DIY Health Tests - Growth Drivers
Two growth drivers of the do-it-yourself health tests market include healthcare consumers looking to save money and a shift in the mindset of patients to empowered consumers, as well as an evolving healthcare retail space. Patients rarely have insights into how much diagnostic tests may cost when they visit the hospitals; this lack of transparency influences consumer behavior in opting for at-home health tests.
HEALTHCARE CONSUMERS LOOKING TO SAVE MONEY
- According to research by the Federal Reserve, 40% of Americans cannot cover a $400 emergency should the need arise.
- This coupled with the fact that more "employees are opting for high deductible plans offered by employers, which means they’re paying more out of pocket for medical expenses," makes many patients see home testing as a way to avoid seeing the doctor, and hence reducing their health care cost.
- Home testing allows them to proactively test for specific conditions.
- Moreover, patients rarely have insights into how much these tests may cost when they visit the hospitals.

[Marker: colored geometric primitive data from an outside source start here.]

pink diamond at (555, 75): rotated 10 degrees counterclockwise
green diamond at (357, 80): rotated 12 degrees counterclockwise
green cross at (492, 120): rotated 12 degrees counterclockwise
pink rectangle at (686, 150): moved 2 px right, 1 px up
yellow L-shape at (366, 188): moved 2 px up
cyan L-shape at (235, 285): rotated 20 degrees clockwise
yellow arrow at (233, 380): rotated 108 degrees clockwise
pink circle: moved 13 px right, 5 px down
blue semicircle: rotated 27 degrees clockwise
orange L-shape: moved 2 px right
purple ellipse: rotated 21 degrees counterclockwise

This lack of transparency also influences consumer behavior in opting for at-home tests.
- The "rising costs of insurance combined with increasing deductibles and personal obligations to pay" is also another contributory factor in consumers' increased adoption of at-home medical tests.
CHANGE IN THE MINDSET OF BOTH CONSUMERS AND RETAILERS
- There has been a shift in mindset, where patients no longer see themselves as just patients, but as health consumers/customers.
- The catalysts for this shift include immediate access to data and information, access to do-it-yourself technology, the cost and complexities of the healthcare system, as well as the plethora of health-related communities that patients join to socialize and aid in their research of answers.
- All the aforementioned factors precipitate a growing culture of consumer empowerment, where customers are not passive about their health to being empowered to take charge and action on their health without the encumbrances of cost and access.
- For example, the "inherent accessibility of DTC-GT is a major benefit, allowing consumers free access to their own genetic information and access to personalized insights and recommendations."
- On the other hand, retailers are shifting gears and trying to augment their revenue from healthcare and are evolving as an alternate channel to deliver care, including the "sale of home diagnostic tests as well as monitoring and wellness plans."
- Larry Merlo, the CEO of CVS Health, notes that retailers such as Aetna and CVS are evolving into a more comprehensive healthcare destination than just a store for selling drugs and related products.
- The inference from the above is that retailers are investing more into direct to consumer medical tests, which will, in turn, spur innovation and provide more options for consumers across different conditions. For example, CVS announced that "it plans to disrupt kidney care by expanding home dialysis, identifying kidney disease earlier and developing new home hemodialysis technology."